Conf/CfP - Liberal Education and the Future of the University, 10-11 June 2016, India

Publish Date: Apr 06, 2016

Deadline: Apr 14, 2016

Event Dates: from Jun 10, 2016 12:00 to Jun 11, 2016 12:00

India’s higher education system is facing awe-inspiring challenges. With more than 600 million people aged below 25, estimates say that the country will need hundreds of new universities and about one million new faculty members to teach the desired numbers of students. The question of size, however, is overshadowed by that of quality: outside of a few elite institutions, research and teaching are in a very bad shape; even these elite institutions figure nowhere in the international rankings.

Two major absences are repeatedly noted in the Indian universities: that of a truly comprehensive education and that of research culture. These two appear to be interrelated. Without educational programmes that teach students to reason critically and become well-rounded and complete human beings, Indian graduates will never acquire the attitudes necessary for doing fundamental and original scientific research. In the words of Mortimer Adler:

“Liberal education, including all the traditional arts as well as the newer sciences, is essential for the development of top-flight scientists. Without it, we can train only technicians, who cannot understand the basic principles behind the motions they perform. We can hardly expect such skilled automatons to make new discoveries of any importance. A crash program of merely technical training would probably end in a crashup for basic science.
The connection of liberal education with scientific creativity is not mere speculation. It is a matter of historical fact that the great German scientists of the nineteenth century had a solid background in the liberal arts. They all went through a liberal education which embraced Greek, Latin, logic, philosophy, and history, in addition to mathematics, physics, and other sciences. Actually, this has been the educational preparation of European scientists down to the present time. Einstein, Bohr, Fermi, and other great modern scientists were developed not by technical schooling, but by liberal education.”

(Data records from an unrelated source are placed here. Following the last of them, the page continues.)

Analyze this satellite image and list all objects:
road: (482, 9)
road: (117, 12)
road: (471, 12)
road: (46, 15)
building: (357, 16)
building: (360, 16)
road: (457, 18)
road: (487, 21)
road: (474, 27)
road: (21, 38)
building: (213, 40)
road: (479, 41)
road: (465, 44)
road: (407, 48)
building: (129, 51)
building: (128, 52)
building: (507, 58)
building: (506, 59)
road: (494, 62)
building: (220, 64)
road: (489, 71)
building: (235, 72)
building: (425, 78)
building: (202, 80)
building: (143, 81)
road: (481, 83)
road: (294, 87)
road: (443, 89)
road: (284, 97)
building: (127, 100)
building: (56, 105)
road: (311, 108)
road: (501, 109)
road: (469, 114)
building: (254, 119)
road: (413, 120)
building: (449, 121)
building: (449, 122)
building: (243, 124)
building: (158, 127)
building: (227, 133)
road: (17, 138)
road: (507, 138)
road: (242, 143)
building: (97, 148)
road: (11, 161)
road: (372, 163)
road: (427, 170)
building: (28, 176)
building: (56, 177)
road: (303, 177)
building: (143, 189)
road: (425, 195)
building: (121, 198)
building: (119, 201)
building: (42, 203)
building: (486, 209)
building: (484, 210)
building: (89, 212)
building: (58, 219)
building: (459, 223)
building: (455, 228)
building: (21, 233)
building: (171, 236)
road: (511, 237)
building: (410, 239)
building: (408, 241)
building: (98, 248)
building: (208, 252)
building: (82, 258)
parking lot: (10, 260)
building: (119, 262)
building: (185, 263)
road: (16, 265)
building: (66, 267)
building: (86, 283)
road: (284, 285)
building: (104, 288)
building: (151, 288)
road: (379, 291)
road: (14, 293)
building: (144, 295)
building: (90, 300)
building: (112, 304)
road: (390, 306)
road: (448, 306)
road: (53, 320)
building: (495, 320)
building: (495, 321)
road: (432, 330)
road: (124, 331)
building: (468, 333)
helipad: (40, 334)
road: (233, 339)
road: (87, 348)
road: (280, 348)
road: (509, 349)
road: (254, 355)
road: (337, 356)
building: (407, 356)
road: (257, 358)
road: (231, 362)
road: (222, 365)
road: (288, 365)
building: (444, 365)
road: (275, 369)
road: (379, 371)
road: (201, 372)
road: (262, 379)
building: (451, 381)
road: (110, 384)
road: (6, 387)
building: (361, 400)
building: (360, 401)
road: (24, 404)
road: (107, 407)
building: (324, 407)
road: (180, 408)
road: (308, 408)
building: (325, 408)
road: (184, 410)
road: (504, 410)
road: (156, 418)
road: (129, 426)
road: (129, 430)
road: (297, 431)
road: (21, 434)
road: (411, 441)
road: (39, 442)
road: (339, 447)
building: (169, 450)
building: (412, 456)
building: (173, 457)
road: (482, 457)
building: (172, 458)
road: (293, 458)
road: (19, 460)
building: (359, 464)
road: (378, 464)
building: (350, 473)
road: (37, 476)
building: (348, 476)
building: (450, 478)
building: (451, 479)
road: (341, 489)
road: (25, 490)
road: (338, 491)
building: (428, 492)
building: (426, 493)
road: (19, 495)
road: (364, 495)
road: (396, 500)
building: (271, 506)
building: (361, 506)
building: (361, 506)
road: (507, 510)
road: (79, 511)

It seems self-evident then where India has to look for solutions. Still, it confronts this challenge at a time when the ideal of liberal education and the idea of the university are being hollowed out across our globe.

When the university emerged in Europe, it did so as a house of learning and a bridge between generations. At the most general level, its aim was to enable people to search for truth and knowledge and to transmit the results through teaching. In many parts of Europe, the university continues to play this role, or at least partly so: it is an institution that transmits knowledge from generation to generation, without looking for self-interest or gains, and that keeps a culture alive by doing so. Today, however, American elite universities serve as exemplars of excellence for higher education institutions in the rest of the world. Universities in India, Europe, and elsewhere look up to the Ivy League, Stanford University, or the University of Chicago. In some parts of the world, the business and funding model of these universities is being hallowed as a panacea for decreasing public investment. In most continents, fads and fashions ruling the American social sciences and humanities percolate into the work of local scholars. Almost everywhere, management jargon appears to have penetrated the administration of higher education institutions and damaging evaluation systems are being introduced. Imitating such private universities, or inviting them to establish campuses on Indian soil, will not solve India’s problems but exacerbate them.